__DESCRIPTION OF THE TASK__
Since the pictures are not wanted, copy only the text of every record exactly.

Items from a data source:
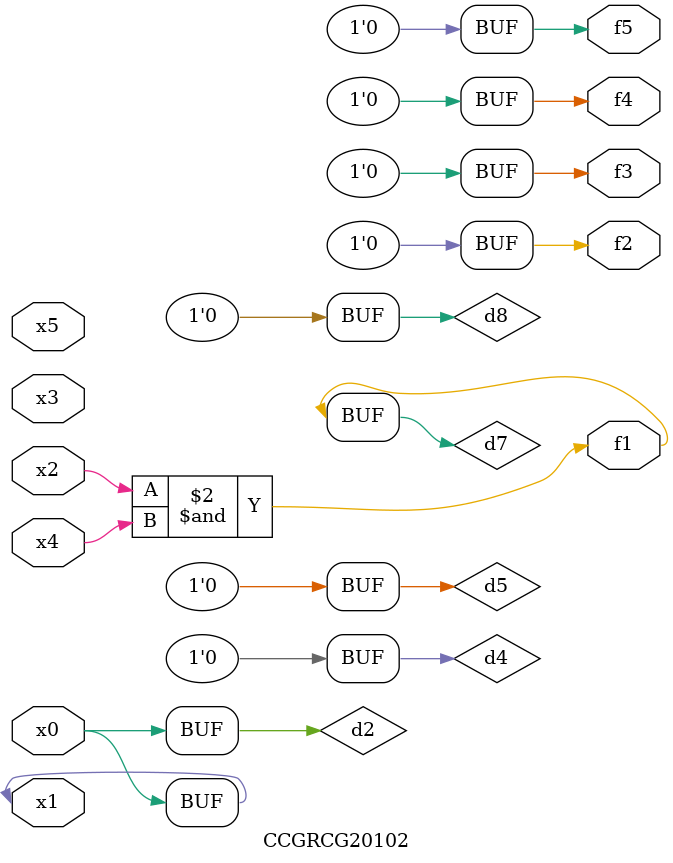
<source format=v>
module CCGRCG20102(
	input x0, x1, x2, x3, x4, x5,
	output f1, f2, f3, f4, f5
);

	wire d1, d2, d3, d4, d5, d6, d7, d8, d9;

	nand (d1, x1);
	buf (d2, x0, x1);
	nand (d3, x2, x4);
	and (d4, d1, d2);
	and (d5, d1, d2);
	nand (d6, d1, d3);
	not (d7, d3);
	xor (d8, d5);
	nor (d9, d5, d6);
	assign f1 = d7;
	assign f2 = d8;
	assign f3 = d8;
	assign f4 = d8;
	assign f5 = d8;
endmodule

</source>
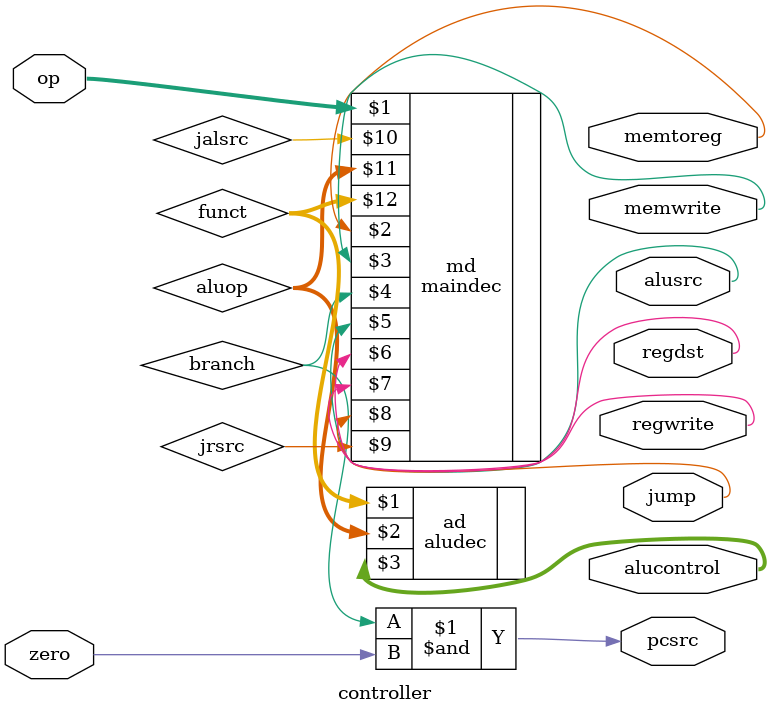
<source format=sv>
`ifndef CONTROLLER
`define CONTROLLER

`timescale 1ns/100ps

`include "../maindec/maindec.sv"
`include "../aludec/aludec.sv"

module controller
    #(parameter n = 32)(
    //
    // ---------------- PORT DEFINITIONS ----------------
    //
    input  logic [5:0] op,
    input  logic       zero,
    output logic       memtoreg, memwrite,
    output logic       pcsrc, alusrc,
    output logic       regdst, regwrite,
    output logic       jump,
    output logic [3:0] alucontrol
);
    //
    // ---------------- MODULE DESIGN IMPLEMENTATION ----------------
    //
    logic [1:0] aluop;
    logic [3:0] funct;
    logic       branch, jrsrc, jalsrc;
    
    // CPU main decoder
    maindec md(op, memtoreg, memwrite, branch, alusrc, regdst, regwrite, jump, jrsrc, jalsrc, aluop, funct);
    // CPU's ALU decoder
    aludec  ad(funct, aluop, alucontrol);

  assign pcsrc = branch & zero;

endmodule

`endif // CONTROLLER

</source>
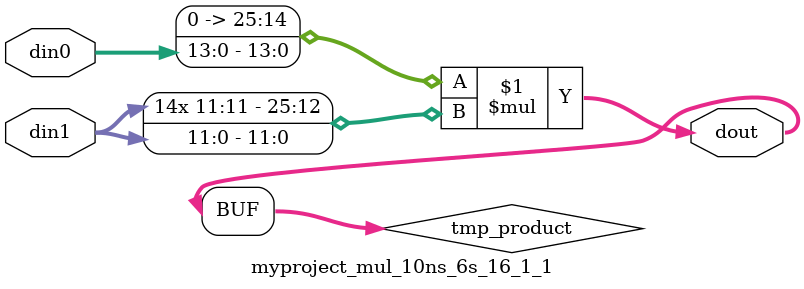
<source format=v>

`timescale 1 ns / 1 ps

 module myproject_mul_10ns_6s_16_1_1(din0, din1, dout);
parameter ID = 1;
parameter NUM_STAGE = 0;
parameter din0_WIDTH = 14;
parameter din1_WIDTH = 12;
parameter dout_WIDTH = 26;

input [din0_WIDTH - 1 : 0] din0; 
input [din1_WIDTH - 1 : 0] din1; 
output [dout_WIDTH - 1 : 0] dout;

wire signed [dout_WIDTH - 1 : 0] tmp_product;

























assign tmp_product = $signed({1'b0, din0}) * $signed(din1);










assign dout = tmp_product;





















endmodule

</source>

__RESULT__
<source format=v>
module CCGRCG20102(
	input x0, x1, x2, x3, x4, x5,
	output f1, f2, f3, f4, f5
);

	wire d1, d2, d3, d4, d5, d6, d7, d8, d9;

	nand (d1, x1);
	buf (d2, x0, x1);
	nand (d3, x2, x4);
	and (d4, d1, d2);
	and (d5, d1, d2);
	nand (d6, d1, d3);
	not (d7, d3);
	xor (d8, d5);
	nor (d9, d5, d6);
	assign f1 = d7;
	assign f2 = d8;
	assign f3 = d8;
	assign f4 = d8;
	assign f5 = d8;
endmodule

</source>
<source format=sv>
`ifndef CONTROLLER
`define CONTROLLER

`timescale 1ns/100ps

`include "../maindec/maindec.sv"
`include "../aludec/aludec.sv"

module controller
    #(parameter n = 32)(
    //
    // ---------------- PORT DEFINITIONS ----------------
    //
    input  logic [5:0] op,
    input  logic       zero,
    output logic       memtoreg, memwrite,
    output logic       pcsrc, alusrc,
    output logic       regdst, regwrite,
    output logic       jump,
    output logic [3:0] alucontrol
);
    //
    // ---------------- MODULE DESIGN IMPLEMENTATION ----------------
    //
    logic [1:0] aluop;
    logic [3:0] funct;
    logic       branch, jrsrc, jalsrc;
    
    // CPU main decoder
    maindec md(op, memtoreg, memwrite, branch, alusrc, regdst, regwrite, jump, jrsrc, jalsrc, aluop, funct);
    // CPU's ALU decoder
    aludec  ad(funct, aluop, alucontrol);

  assign pcsrc = branch & zero;

endmodule

`endif // CONTROLLER

</source>
<source format=v>

`timescale 1 ns / 1 ps

 module myproject_mul_10ns_6s_16_1_1(din0, din1, dout);
parameter ID = 1;
parameter NUM_STAGE = 0;
parameter din0_WIDTH = 14;
parameter din1_WIDTH = 12;
parameter dout_WIDTH = 26;

input [din0_WIDTH - 1 : 0] din0; 
input [din1_WIDTH - 1 : 0] din1; 
output [dout_WIDTH - 1 : 0] dout;

wire signed [dout_WIDTH - 1 : 0] tmp_product;

























assign tmp_product = $signed({1'b0, din0}) * $signed(din1);










assign dout = tmp_product;





















endmodule

</source>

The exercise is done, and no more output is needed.